With a whoop of laughter the two girls scurried up the stone steps, raced happily around a corner and up some more steps where they were confronted by a whole new world of light and sound and colour. It was as if they had escaped from the underworld and were greeted as long lost wanderers by others whom they passed in various corridors, still clutching their brooms as they went.
"Make way for the house maids," someone shouted as they sought out the mistress who had sent them to the depths. They found her holding forth in a class on what might have been a second floor though they were sure they had been on the first but moments before.
"I do not recall ordering room service," the teacher sarcastically said, pausing in her lesson and allowing her pupils to snigger musically at the figures standing breathless in the doorway.
"Miss, we've scoured the cellar and removed every particle of dirt to be found there, down to subatomic level," Fizzy Massking declared impressively, holding her broom in a sort of present arms pose.
"We wish you to check our work and release us from durance vile," came a more picturesque request from Victoria Sponge. "Besides, I have a bruise."
"Very well," came a promising reply. Having assigned one of the third year girls to take the class a moment, a delegation of authority which thrilled the two first years, imagining themselves allowed such power in their classes that tempted a veritable massacre of detentions, the teacher led the way back down the stone steps towards the dark and gloomy lower levels.
"You understand," she said, trying to point her actions most usefully as they walked briskly along a corridor, "I was obliged to order such a punishment to give wayward girls a chance to reflect upon their behaviour. Have you learnt anything from this day?"
"Victoria is not a ghost," Fizzy said after a moment of cogitation.

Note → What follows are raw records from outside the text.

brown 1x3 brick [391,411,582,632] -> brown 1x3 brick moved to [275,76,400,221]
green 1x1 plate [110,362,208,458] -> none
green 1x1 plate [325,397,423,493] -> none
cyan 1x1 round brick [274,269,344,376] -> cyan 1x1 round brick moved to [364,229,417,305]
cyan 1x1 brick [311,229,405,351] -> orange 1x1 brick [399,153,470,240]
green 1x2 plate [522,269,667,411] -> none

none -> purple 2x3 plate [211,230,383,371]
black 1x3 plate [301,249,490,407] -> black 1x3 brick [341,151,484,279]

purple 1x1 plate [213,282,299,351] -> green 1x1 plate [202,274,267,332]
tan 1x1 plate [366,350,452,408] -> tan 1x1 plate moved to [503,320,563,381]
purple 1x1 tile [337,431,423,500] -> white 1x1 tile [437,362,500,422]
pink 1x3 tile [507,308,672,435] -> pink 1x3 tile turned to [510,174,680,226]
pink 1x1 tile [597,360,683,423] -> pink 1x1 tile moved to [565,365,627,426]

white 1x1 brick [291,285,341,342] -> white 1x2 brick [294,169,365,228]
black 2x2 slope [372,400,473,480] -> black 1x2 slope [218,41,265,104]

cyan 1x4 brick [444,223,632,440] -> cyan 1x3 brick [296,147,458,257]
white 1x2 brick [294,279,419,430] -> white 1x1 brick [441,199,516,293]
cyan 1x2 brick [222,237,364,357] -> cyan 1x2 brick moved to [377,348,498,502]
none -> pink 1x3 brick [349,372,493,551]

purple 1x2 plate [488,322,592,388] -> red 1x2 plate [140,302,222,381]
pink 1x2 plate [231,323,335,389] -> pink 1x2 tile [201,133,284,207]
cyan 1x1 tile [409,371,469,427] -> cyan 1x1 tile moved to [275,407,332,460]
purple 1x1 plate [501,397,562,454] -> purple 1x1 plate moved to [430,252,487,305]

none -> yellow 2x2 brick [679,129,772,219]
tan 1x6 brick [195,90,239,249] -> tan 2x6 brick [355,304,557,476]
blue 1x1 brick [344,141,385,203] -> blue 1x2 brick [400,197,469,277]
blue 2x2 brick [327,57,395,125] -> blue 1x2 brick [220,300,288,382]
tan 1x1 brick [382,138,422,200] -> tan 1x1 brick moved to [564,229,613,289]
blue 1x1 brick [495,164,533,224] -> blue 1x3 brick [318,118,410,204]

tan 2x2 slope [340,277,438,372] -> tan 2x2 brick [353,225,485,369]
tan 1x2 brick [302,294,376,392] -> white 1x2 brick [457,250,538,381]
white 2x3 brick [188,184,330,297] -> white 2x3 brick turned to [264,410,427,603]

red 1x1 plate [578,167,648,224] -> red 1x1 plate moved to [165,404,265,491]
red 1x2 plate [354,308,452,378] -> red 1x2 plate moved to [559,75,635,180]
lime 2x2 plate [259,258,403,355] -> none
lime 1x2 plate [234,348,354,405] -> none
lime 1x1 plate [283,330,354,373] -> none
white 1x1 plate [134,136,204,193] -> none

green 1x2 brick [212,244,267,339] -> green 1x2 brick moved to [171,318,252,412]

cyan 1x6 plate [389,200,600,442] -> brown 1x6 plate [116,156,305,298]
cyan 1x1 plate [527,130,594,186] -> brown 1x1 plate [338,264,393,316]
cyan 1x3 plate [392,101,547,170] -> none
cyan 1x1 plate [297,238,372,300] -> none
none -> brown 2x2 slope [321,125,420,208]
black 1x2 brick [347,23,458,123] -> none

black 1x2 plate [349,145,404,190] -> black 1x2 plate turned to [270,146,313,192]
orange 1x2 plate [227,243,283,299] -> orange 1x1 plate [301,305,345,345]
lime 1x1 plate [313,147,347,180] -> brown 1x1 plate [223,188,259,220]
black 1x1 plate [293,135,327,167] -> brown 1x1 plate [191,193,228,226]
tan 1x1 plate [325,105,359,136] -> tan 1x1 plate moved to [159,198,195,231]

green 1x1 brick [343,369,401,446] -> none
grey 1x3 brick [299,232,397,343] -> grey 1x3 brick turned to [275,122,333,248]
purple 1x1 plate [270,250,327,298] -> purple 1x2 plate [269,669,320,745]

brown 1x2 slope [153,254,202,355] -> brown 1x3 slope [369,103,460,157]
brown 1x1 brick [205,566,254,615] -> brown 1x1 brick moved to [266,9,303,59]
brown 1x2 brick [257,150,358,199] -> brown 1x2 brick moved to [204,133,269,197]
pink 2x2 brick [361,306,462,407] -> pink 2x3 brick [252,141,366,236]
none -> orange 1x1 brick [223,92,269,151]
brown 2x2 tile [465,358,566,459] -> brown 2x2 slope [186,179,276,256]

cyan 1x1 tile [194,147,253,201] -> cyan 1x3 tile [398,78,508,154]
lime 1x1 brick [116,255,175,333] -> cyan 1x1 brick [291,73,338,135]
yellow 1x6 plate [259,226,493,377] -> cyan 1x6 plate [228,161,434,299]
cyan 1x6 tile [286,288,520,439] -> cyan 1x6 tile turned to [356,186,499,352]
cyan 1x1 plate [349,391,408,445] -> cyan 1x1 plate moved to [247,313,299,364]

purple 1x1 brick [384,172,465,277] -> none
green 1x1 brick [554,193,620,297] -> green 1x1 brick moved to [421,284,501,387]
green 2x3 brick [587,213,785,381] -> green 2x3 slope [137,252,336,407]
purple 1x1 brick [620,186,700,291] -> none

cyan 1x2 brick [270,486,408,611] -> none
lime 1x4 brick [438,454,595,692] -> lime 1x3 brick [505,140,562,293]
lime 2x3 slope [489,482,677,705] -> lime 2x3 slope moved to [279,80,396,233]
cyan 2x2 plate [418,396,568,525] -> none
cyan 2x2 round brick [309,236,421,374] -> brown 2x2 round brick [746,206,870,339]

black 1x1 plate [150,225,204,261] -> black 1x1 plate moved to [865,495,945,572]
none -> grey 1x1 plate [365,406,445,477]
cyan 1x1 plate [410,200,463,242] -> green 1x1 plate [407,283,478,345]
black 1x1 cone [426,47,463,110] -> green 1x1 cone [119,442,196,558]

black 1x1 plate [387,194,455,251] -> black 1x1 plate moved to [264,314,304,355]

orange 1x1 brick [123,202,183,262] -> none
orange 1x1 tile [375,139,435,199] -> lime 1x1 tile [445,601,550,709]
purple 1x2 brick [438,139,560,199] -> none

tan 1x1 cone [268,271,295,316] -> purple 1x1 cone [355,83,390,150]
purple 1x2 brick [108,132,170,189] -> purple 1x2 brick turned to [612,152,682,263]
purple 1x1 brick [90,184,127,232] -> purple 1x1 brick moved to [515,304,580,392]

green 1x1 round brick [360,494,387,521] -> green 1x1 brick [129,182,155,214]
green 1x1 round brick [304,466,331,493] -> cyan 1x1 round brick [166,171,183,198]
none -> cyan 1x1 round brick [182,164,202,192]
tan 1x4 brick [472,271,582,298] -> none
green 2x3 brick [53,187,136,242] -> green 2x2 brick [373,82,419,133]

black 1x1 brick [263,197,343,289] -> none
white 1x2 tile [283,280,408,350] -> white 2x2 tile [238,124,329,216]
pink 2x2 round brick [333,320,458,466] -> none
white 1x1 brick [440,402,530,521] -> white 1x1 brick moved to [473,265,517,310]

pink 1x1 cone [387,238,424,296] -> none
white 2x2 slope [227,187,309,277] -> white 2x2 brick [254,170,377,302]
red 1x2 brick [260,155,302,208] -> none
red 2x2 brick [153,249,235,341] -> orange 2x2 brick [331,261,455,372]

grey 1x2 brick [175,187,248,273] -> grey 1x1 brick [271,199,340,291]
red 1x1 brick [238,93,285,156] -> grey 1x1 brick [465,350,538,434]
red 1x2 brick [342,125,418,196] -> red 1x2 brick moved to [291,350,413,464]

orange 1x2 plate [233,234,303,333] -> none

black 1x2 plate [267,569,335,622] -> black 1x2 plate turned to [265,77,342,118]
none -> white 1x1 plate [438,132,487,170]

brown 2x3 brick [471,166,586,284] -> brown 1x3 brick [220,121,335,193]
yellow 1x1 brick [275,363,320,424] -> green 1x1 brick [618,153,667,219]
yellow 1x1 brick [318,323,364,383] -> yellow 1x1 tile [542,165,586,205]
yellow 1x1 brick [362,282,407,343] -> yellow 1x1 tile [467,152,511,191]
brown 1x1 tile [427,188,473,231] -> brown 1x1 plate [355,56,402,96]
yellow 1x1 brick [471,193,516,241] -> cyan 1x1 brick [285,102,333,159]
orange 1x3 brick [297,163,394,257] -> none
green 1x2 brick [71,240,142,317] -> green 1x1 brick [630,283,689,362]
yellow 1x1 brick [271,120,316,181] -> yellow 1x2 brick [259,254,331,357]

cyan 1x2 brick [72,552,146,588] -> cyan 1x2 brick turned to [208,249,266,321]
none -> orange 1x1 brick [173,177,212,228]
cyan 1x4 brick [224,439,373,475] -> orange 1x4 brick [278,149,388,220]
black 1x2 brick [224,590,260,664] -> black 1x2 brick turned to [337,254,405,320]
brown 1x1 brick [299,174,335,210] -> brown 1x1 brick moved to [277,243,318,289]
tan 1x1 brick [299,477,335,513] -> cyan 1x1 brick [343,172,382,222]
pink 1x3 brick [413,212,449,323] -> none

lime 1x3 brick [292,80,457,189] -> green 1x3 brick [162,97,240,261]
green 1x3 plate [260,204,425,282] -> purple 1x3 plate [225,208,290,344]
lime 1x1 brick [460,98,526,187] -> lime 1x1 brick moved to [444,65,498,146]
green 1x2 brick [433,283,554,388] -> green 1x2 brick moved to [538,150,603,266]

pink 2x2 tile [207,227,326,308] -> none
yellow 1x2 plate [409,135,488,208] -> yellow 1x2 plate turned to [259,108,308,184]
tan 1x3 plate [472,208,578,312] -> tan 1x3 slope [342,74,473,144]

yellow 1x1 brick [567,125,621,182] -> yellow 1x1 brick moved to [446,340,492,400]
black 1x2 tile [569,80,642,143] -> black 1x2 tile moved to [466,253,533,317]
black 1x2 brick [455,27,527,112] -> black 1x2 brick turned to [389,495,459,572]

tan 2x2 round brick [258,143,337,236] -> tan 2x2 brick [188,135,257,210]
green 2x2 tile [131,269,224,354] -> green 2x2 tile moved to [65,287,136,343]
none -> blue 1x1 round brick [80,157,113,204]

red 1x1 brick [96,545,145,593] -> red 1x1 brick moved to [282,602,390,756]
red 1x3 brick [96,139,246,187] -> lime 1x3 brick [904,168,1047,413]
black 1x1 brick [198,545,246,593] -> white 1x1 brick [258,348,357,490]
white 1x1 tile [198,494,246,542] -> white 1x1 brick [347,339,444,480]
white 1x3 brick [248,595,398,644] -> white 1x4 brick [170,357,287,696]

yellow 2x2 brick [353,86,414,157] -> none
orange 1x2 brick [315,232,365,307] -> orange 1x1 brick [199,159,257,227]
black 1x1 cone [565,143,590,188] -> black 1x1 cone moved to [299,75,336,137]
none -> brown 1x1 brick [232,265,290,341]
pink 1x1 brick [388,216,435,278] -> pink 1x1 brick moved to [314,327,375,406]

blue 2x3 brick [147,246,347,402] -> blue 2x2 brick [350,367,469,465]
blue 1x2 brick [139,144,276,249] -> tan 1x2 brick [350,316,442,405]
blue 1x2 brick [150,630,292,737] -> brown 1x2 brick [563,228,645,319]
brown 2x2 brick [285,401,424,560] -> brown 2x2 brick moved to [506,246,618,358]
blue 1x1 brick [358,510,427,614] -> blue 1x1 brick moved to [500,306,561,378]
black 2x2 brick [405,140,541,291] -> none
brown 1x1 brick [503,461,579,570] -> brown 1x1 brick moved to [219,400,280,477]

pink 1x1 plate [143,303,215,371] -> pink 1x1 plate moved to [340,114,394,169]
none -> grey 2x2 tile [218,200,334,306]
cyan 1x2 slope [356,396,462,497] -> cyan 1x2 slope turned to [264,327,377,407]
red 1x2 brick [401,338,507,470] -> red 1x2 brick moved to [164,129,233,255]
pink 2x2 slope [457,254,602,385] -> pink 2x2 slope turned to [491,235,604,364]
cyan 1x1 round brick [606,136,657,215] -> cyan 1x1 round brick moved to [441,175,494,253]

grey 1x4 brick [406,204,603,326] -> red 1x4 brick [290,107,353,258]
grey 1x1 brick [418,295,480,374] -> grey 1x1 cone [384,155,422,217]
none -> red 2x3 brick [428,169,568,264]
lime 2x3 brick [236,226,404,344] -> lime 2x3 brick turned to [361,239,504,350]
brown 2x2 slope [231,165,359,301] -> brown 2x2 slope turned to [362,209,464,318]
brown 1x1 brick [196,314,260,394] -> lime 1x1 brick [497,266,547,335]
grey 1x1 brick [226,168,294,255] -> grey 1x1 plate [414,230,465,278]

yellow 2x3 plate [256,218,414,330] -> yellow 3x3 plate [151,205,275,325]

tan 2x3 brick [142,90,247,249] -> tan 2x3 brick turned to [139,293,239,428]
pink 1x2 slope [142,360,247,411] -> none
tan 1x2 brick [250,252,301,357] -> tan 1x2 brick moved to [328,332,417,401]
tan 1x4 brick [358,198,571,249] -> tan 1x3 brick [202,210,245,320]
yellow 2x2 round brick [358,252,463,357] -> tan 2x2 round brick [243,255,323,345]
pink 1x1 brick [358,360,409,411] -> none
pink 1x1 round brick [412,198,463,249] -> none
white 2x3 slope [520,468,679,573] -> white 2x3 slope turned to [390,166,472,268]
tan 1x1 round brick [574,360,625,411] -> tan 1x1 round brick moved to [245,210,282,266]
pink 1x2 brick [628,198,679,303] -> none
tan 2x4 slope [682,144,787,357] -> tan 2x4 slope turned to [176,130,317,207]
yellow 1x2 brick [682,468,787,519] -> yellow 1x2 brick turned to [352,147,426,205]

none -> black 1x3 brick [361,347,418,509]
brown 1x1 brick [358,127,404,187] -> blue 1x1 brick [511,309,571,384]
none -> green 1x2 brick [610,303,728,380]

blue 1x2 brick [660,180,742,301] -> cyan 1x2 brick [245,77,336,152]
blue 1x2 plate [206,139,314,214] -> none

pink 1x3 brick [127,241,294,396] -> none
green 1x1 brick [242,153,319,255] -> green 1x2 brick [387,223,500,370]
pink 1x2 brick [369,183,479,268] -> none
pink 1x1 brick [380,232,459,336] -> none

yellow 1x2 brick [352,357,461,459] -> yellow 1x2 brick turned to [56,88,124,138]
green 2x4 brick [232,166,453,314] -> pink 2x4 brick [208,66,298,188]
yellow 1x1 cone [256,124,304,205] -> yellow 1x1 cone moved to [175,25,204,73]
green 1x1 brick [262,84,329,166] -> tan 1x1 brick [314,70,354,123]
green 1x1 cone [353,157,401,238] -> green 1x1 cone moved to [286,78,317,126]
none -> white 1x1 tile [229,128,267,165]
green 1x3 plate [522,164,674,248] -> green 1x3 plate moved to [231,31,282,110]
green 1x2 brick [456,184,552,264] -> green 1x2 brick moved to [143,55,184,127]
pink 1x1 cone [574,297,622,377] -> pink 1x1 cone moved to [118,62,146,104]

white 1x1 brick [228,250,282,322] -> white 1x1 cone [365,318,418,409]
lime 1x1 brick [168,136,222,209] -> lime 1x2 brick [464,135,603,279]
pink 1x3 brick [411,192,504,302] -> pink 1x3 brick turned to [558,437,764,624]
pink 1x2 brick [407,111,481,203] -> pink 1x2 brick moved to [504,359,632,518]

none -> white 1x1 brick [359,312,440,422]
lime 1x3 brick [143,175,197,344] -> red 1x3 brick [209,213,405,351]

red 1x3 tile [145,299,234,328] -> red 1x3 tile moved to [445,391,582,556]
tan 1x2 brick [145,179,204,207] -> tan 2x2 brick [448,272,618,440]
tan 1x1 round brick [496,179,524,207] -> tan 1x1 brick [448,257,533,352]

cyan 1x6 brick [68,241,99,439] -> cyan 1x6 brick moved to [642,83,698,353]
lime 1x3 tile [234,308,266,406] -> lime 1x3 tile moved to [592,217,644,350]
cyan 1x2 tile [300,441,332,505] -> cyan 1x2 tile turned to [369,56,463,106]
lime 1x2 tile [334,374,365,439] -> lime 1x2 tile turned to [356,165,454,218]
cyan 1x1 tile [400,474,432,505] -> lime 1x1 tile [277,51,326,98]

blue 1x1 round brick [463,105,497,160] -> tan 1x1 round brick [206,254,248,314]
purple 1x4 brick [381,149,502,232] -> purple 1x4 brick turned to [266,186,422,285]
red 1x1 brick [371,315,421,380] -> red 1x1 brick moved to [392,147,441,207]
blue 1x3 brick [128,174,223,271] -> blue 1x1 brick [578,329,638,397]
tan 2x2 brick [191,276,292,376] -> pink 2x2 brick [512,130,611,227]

"I have a bruise," was all that the other offered just then. She did some further soul searching before making additional observations. "And a headache. Also, it is unethical for squid to be so migratory."
"Well, a lesson learned is, um, a learned lesson I suppose."
This slightly confused rejoinder had been elicited by the teacher approaching the cellar where the girls had been told to perform their task. She stood there in the doorway surveying its contents critically.
"It appears not," she said sternly, completing half a thought, the other half being perhaps better left unspoken.
The girls pushed past the woman as she stood there on the threshold, tapping her foot with mounting ire. They did not like what was presented to them any more than she did, though they had greater reason to be annoyed.
The floor had indeed been left spotless when they sought the mistress. Now not a single flagstone was visible as a thick layer of grey dust lay like the softest of carpets across the entire area, washing up in waves against walls and crates. Such an accumulation could not have been disturbed since the building had been raised hundreds of years ago.
"We could roll it up in a trice," Fizzy suggested with a whimper.
"You do that," the teacher said. "I don't want to see you for another hour. If by then this cellar is not as clean as it was when I last inspected it, there will be serious consequences." She left then in a huff, a species of vehicle that always departed rapidly, leaving a cloud of apprehension behind it.